Grand Challenges Impact Lab

February 20, 2023

Food for Thought

gcil

Copper and Cloves
It’s Sunday morning, the end of week seven. I tested positive for COVID on Friday, yet here I am, drenched in sweat from a workout I just completed. Unfortunately, COVID has been spreading through our little GCIL community these past couple of weeks, and so far, I seem to be the only one that has been asymptomatic. Let’s hope I don’t jinx myself!

Anyways, as my smartwatch calculated my stats from my workout, it let me know I achieved my weekly set goal of intensity minutes, and I couldn’t help but start to reflect on how thankful I am for my health. Friday morning, before I found out I had contracted COVID, our GCIL group had the opportunity to visit Copper and Cloves, a plant-based restaurant in Bangalore founded by a London-born woman named Sarah. Sarah moved to Bangalore over six years ago; she had worked for ten years in the NGO sector in social work and education before she founded Copper and Cloves in 2017. I could feel Sarah’s passion for cooking and eating plant-based food and sharing it with others. She spoke on the trials and tribulations of her path up until now, having to balance making enough money to sustain her business and honoring her values. Sarah’s efforts to provide a space for locals to access nutritional food are indeed applaudable. Still, it got me thinking about the many people in India who don’t have access to or can’t afford a wide variety of fruits and vegetables.
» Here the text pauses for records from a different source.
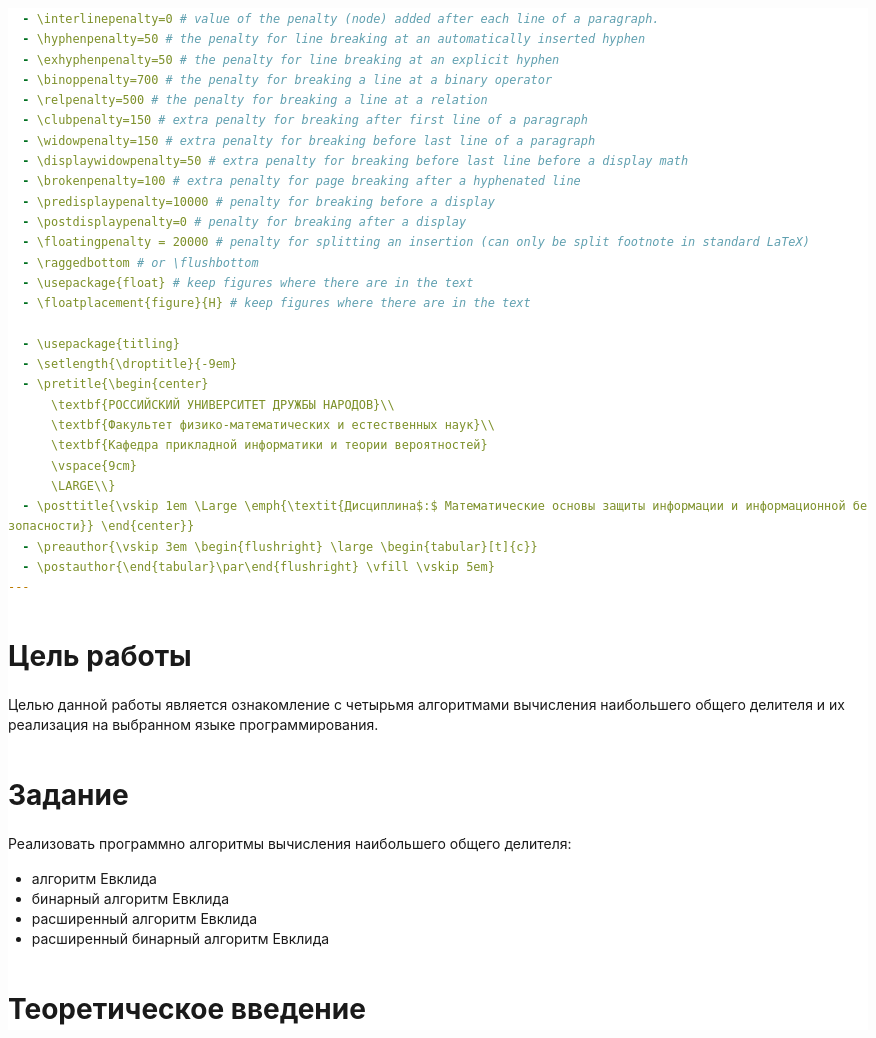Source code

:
 ```yaml
  - \interlinepenalty=0 # value of the penalty (node) added after each line of a paragraph.
  - \hyphenpenalty=50 # the penalty for line breaking at an automatically inserted hyphen
  - \exhyphenpenalty=50 # the penalty for line breaking at an explicit hyphen
  - \binoppenalty=700 # the penalty for breaking a line at a binary operator
  - \relpenalty=500 # the penalty for breaking a line at a relation
  - \clubpenalty=150 # extra penalty for breaking after first line of a paragraph
  - \widowpenalty=150 # extra penalty for breaking before last line of a paragraph
  - \displaywidowpenalty=50 # extra penalty for breaking before last line before a display math
  - \brokenpenalty=100 # extra penalty for page breaking after a hyphenated line
  - \predisplaypenalty=10000 # penalty for breaking before a display
  - \postdisplaypenalty=0 # penalty for breaking after a display
  - \floatingpenalty = 20000 # penalty for splitting an insertion (can only be split footnote in standard LaTeX)
  - \raggedbottom # or \flushbottom
  - \usepackage{float} # keep figures where there are in the text
  - \floatplacement{figure}{H} # keep figures where there are in the text

  - \usepackage{titling}
  - \setlength{\droptitle}{-9em}
  - \pretitle{\begin{center}
      \textbf{РОССИЙСКИЙ УНИВЕРСИТЕТ ДРУЖБЫ НАРОДОВ}\\
      \textbf{Факультет физико-математических и естественных наук}\\
      \textbf{Кафедра прикладной информатики и теории вероятностей}
      \vspace{9cm}
      \LARGE\\}
  - \posttitle{\vskip 1em \Large \emph{\textit{Дисциплина$:$ Математические основы защиты информации и информационной безопасности}} \end{center}}    
  - \preauthor{\vskip 3em \begin{flushright} \large \begin{tabular}[t]{c}}
  - \postauthor{\end{tabular}\par\end{flushright} \vfill \vskip 5em}
---
```


# Цель работы

Целью данной работы является ознакомление с четырьмя алгоритмами вычисления наибольшего общего делителя и их реализация на выбранном языке программирования. 

# Задание

Реализовать программно алгоритмы вычисления наибольшего общего делителя:

+ алгоритм Евклида
+ бинарный алгоритм Евклида
+ расширенный алгоритм Евклида
+ расширенный бинарный алгоритм Евклида

# Теоретическое введение
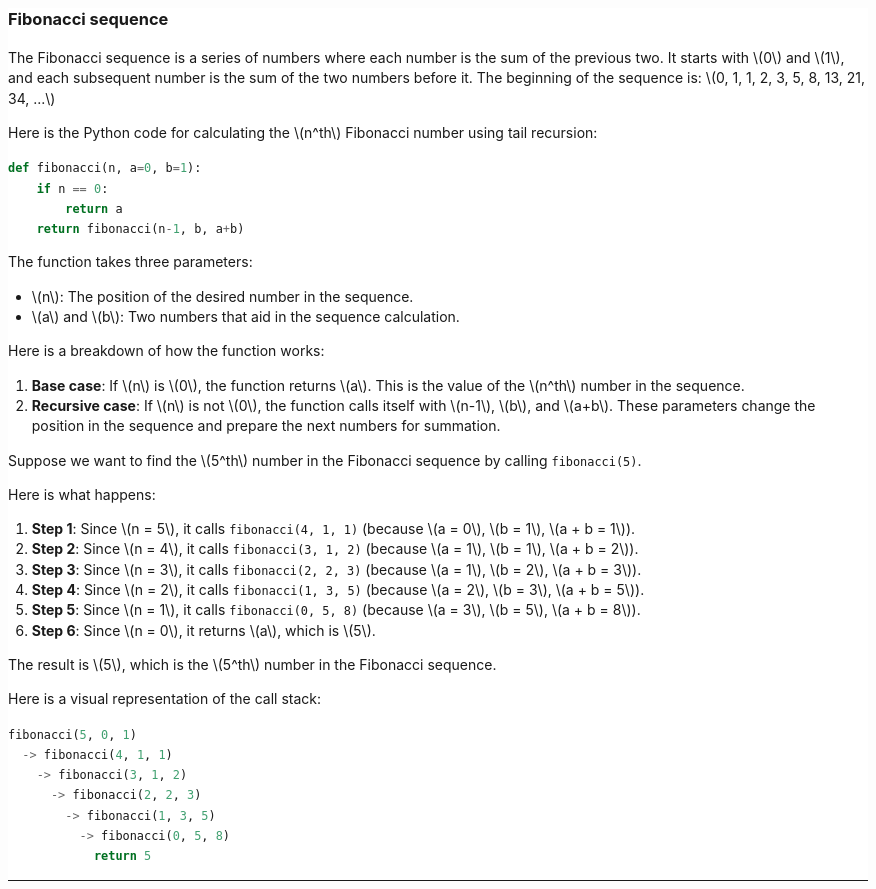 ### Fibonacci sequence

The Fibonacci sequence is a series of numbers where each number is the sum of the previous two. It starts with \\(0\\) and \\(1\\), and each subsequent number is the sum of the two numbers before it. The beginning of the sequence is: \\(0, 1, 1, 2, 3, 5, 8, 13, 21, 34, ...\\)

Here is the Python code for calculating the \\(n^th\\) Fibonacci number using tail recursion:

```python
def fibonacci(n, a=0, b=1):
    if n == 0:
        return a
    return fibonacci(n-1, b, a+b)
```

The function takes three parameters:

- \\(n\\): The position of the desired number in the sequence.
- \\(a\\) and \\(b\\): Two numbers that aid in the sequence calculation.

Here is a breakdown of how the function works:

1. **Base case**: If \\(n\\) is \\(0\\), the function returns \\(a\\). This is the value of the \\(n^th\\) number in the sequence.
2. **Recursive case**: If \\(n\\) is not \\(0\\), the function calls itself with \\(n-1\\), \\(b\\), and \\(a+b\\). These parameters change the position in the sequence and prepare the next numbers for summation.

Suppose we want to find the \\(5^th\\) number in the Fibonacci sequence by calling `fibonacci(5)`.

Here is what happens:

1. **Step 1**: Since \\(n = 5\\), it calls `fibonacci(4, 1, 1)` (because \\(a = 0\\), \\(b = 1\\), \\(a + b = 1\\)).
2. **Step 2**: Since \\(n = 4\\), it calls `fibonacci(3, 1, 2)` (because \\(a = 1\\), \\(b = 1\\), \\(a + b = 2\\)).
3. **Step 3**: Since \\(n = 3\\), it calls `fibonacci(2, 2, 3)` (because \\(a = 1\\), \\(b = 2\\), \\(a + b = 3\\)).
4. **Step 4**: Since \\(n = 2\\), it calls `fibonacci(1, 3, 5)` (because \\(a = 2\\), \\(b = 3\\), \\(a + b = 5\\)).
5. **Step 5**: Since \\(n = 1\\), it calls `fibonacci(0, 5, 8)` (because \\(a = 3\\), \\(b = 5\\), \\(a + b = 8\\)).
6. **Step 6**: Since \\(n = 0\\), it returns \\(a\\), which is \\(5\\).

The result is \\(5\\), which is the \\(5^th\\) number in the Fibonacci sequence.

Here is a visual representation of the call stack:

```python
fibonacci(5, 0, 1)
  -> fibonacci(4, 1, 1)
    -> fibonacci(3, 1, 2)
      -> fibonacci(2, 2, 3)
        -> fibonacci(1, 3, 5)
          -> fibonacci(0, 5, 8)
            return 5
```

---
In Whole Numbers and Half-Truths, a book we read earlier in the program which was a rather recent report of the current data on modern India, spoke on how eating ‘right’ is expensive in India. It states that nearly 40 percent of Indians would not be able to afford what is described as a healthy diet. It said that “fewer than 80 percent of rural households report having eaten any fruit at all over the preceding month.”

This is drastically different from my life, where I consume many more plant-based foods than anything else. Heck, I am sitting here, waiting for my second meal of the day to be delivered by Swiggy; our groups go to food delivery these days. Breakfast was a smoothie bowl; snack time was pre-purchased fruit from the fruit stand down the street, and lunch will be a salad. It’s crazy to think that during our first few weeks here in India, many of us complained that we were getting fed many well-rounded meals and wished we could feel hunger. I know none of us meant any harm by those comments; I said it plenty of times myself. But, I think reflecting on this privilege is essential in growing as humans and becoming better citizens of the world. Health should be a right, yet worldwide, health comes with higher cost and privilege.

As I sit here and recall a visit, previously mentioned in one of my past blogs, to a governmental housing sector, I can’t help but relate the statistics in Whole Numbers and Half-Truths to real people I have had conversations with here in India, specifically a woman named Chandra. I enjoy the variety of fruits here in India, and I remember asking Chandra if she ate much fruit; she said she never ate fruit because she couldn’t afford it. Most of the informal workers I have spoken with mentioned how their diets mainly consist of rice or Indian bread, such as chapatis, and some animal meat products because that’s what they can afford and what would go furthest in ensuring all their family members’ bellies are full.

I don’t know how to address the grand challenge of malnutrition. However, I know it is important to remember that nutritional food is not something everyone can access. Although I may not be able to help with malnutrition here in India, at least while I am here on this particular visit, (being that we are only three weeks from departing and our current efforts lie in other areas), I can, though, hopefully, help the issue where it is prevalent back at home by listening to the community’s needs, reaching out to politicians, sharing knowledge with others, and lobbying to make the shift of unhealthy food expensive and healthy food cheap, amongst many others methods of addressing the issue. For now, I hope this reflection piece will stay in the forefront of my mind as I move forward in life and remember to consistently practice being a conscious consumer and never take my access to highly nutritional valued food and my health for granted.